So she connects me to Revere, and I repeat what happened.
“Which town are you in?” asks the Revere dispatcher.
“It’s Lynn Marsh Road. I don’t know which town exactly. It’s right on the line. I think it’s Revere.”
Then she asks for a landmark, and I don’t see one. Finally, she asks “are you near the lobster place?”
I turn around, and sure enough, there it is, about 500 feet down the road.
This bothered the Hell out of me. I know the area very well, and I know that Cataldo, the ambulance service Revere contracts with, is literally two minutes away. They are the ones who are going to get the call. I know this, and I’m not a cop. The dispatcher knows this too, so why the third degree about which town? I also know that both towns will respond to an accident on this road, so what gives? Maybe there’s an excellent reason beyond “We don’t want to spend the money and resources on an accident in someone else’s town,” which is all I can figure. But it doesn’t make sense.
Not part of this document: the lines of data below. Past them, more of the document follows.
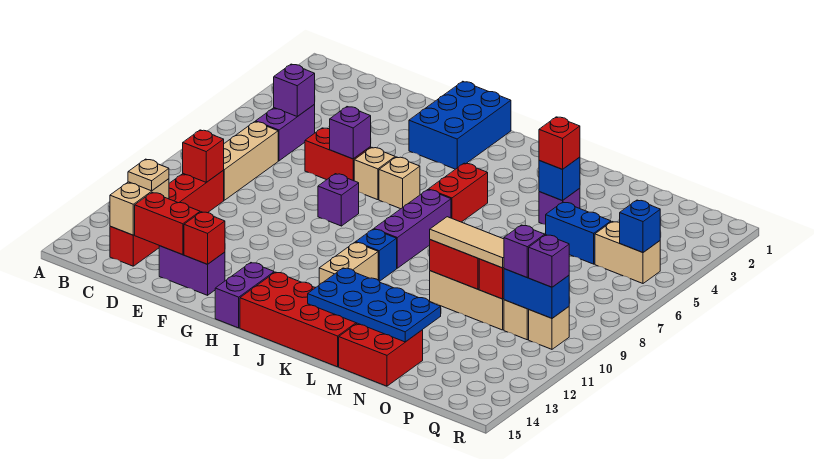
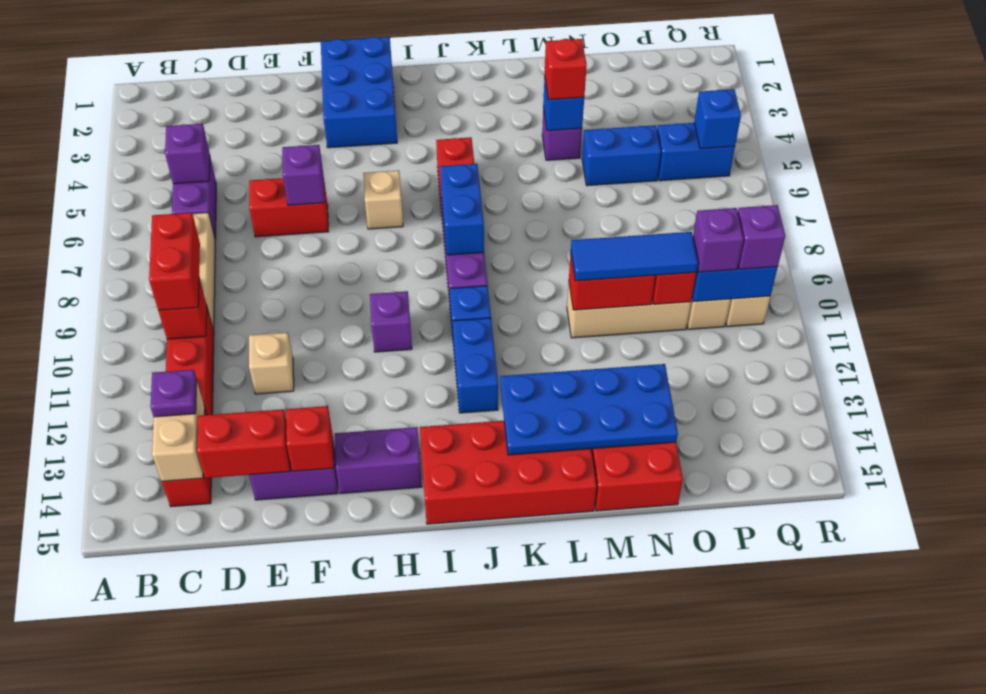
none -> red 1x2 brick [149,213,200,311]
tan 1x1 plate [128,159,169,191] -> purple 1x1 plate [151,370,197,417]
tan 1x1 brick [354,147,395,200] -> tan 1x1 brick moved to [249,333,294,394]
purple 1x1 brick [318,174,359,226] -> purple 1x1 brick moved to [370,291,412,352]
purple 1x2 brick [215,263,274,328] -> purple 1x2 brick turned to [335,427,422,494]
none -> blue 1x2 brick [440,164,484,255]
tan 1x2 brick [319,242,378,285] -> blue 1x2 brick [453,318,498,413]
tan 1x3 tile [430,217,504,268] -> blue 1x3 tile [571,232,698,281]
tan 1x2 brick [595,222,660,283] -> blue 1x2 brick [657,123,735,181]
Look, Revere’s one of those towns where everyone has a horror story about the cops, and I think overall that’s bullshit. I’ve never been harassed by the cops in Revere, and in the times when I have had to deal with them, they were really professional, even the older cops who some people have specifically told me are jerks. So I like the cops here. I couldn’t imagine the dispatcher I spoke with cares about which town picks up the tab for responding here. So what was the deal?